Exercise goal: Pull out the text of every entry below word for word, and leave the pictures out of your answer.

━━━━━ The records ━━━━━

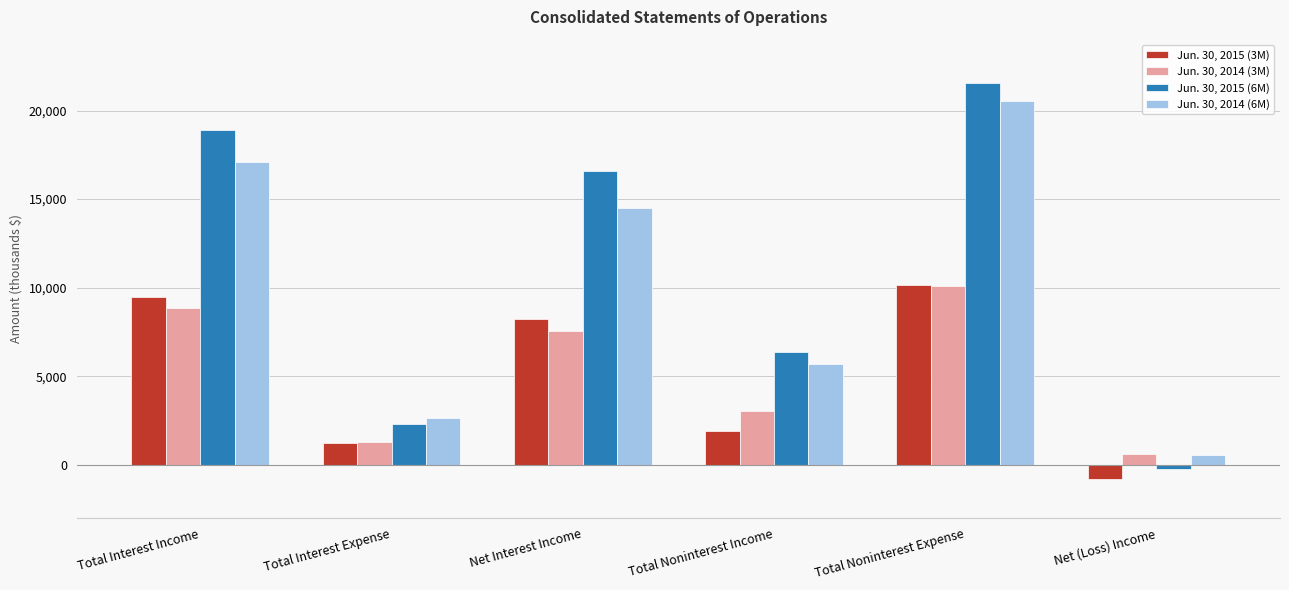

Is the value of Jun. 30, 2015 (6M) at Net (Loss) Income greater than the value of Jun. 30, 2015 (3M) at Total Interest Expense?

No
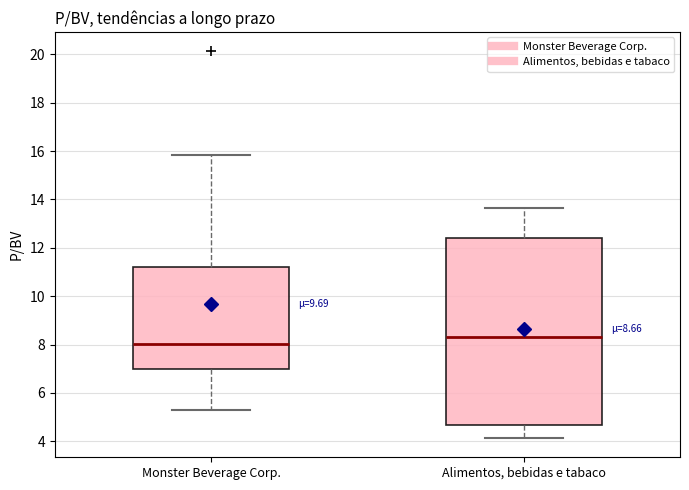

Comparing the boxes themselves (not the whiskers), which one is the tallest?

Alimentos, bebidas e tabaco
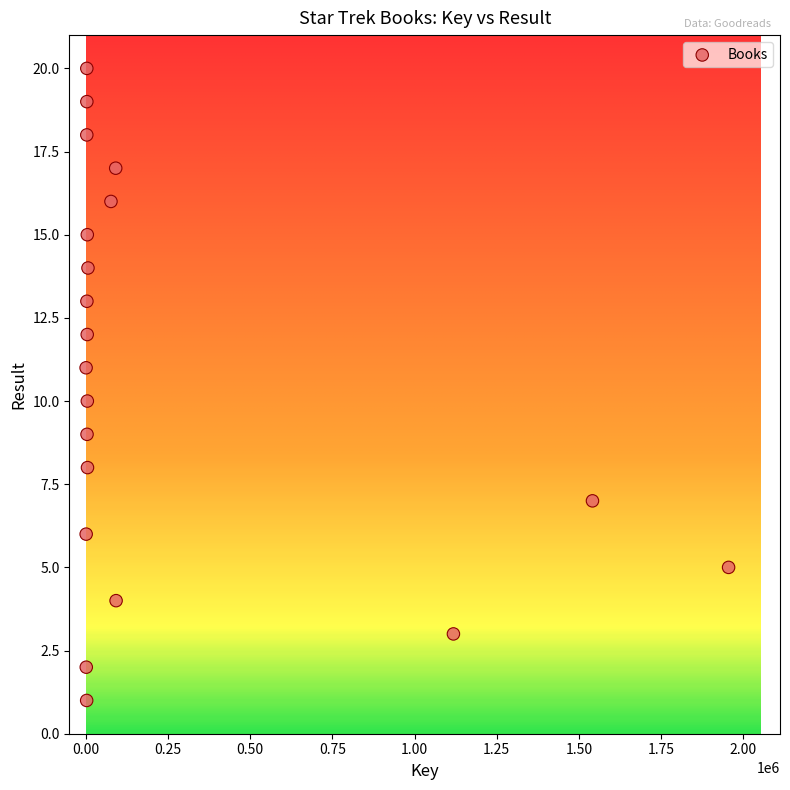

What is the range of Y values (max minus min)?

19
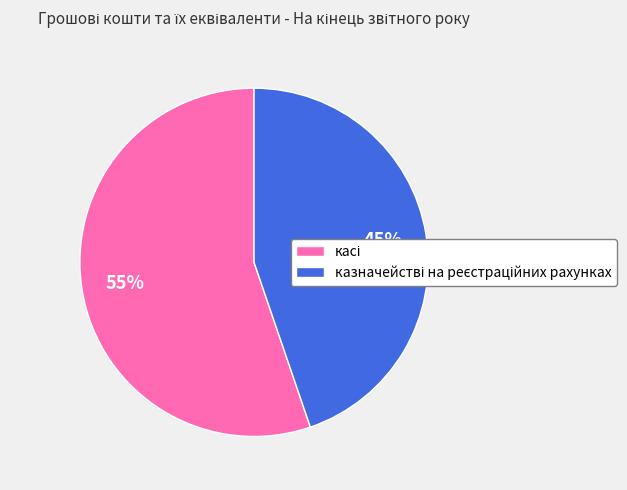

Is there any slice that represents more than half of the pie?

Yes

━━━━━

Result for this task:
Is the value of Jun. 30, 2015 (6M) at Net (Loss) Income greater than the value of Jun. 30, 2015 (3M) at Total Interest Expense?

No

Comparing the boxes themselves (not the whiskers), which one is the tallest?

Alimentos, bebidas e tabaco

What is the range of Y values (max minus min)?

19

Is there any slice that represents more than half of the pie?

Yes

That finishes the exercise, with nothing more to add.